As these companies enhance the technology behind digital wallets, people are going to find it easier to effect their transactions using their smartphones. The transition may take a few years, but as it gets easier and people get more comfortable with the idea, the volume of mobile transactions as a percentage of total retail sales will continue to grow.

The biggest beneficiaries of this evolution will be retailers with a strong presence in the physical as well as virtual space. It hasn’t happened until now because we’ve mostly been using the same payment technologies and methods on our smartphones as we did on our PCs, which isn’t ideal.

What was sorely needed was two different systems that would work in entirely different ways but achieve the same results – easy, secure payments made in seconds. With mobile wallets, the same convenience of web payments on a PC have been brought to smartphones but in an entirely different way. It is that technological leap that will drive mobile wallet usage forward over the long haul.

As of now, PayPal, with its Venmo, and Apple Pay will benefit the most from the multipronged growth of mobile-based transactions, improving digital wallet technologies and greater acceptance by both merchants and consumers. Both companies have user bases numbering in the hundreds of millions. While the one has the advantage of already being in the Web payments space, the other has the advantage of device user base.

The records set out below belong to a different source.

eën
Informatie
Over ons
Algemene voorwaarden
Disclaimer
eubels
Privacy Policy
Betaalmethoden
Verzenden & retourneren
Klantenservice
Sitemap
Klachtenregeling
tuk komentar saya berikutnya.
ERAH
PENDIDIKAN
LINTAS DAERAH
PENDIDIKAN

PayPal’s Merchant Services already account for more than 80% of its TPV (total payments volume) while Apple’s record-breaking sales since the middle of last year took it above the billion-units-sold milestone this year.

Each will play to its strengths and enjoy robust growth from mobile transactions, and we’ll see that trend play out over the next several years until their positions are cemented at the top of the mobile wallet ecosystem.

Disclosure: I have no positions in the stock mentioned above and no intention to initiate a position in the next 72 hours.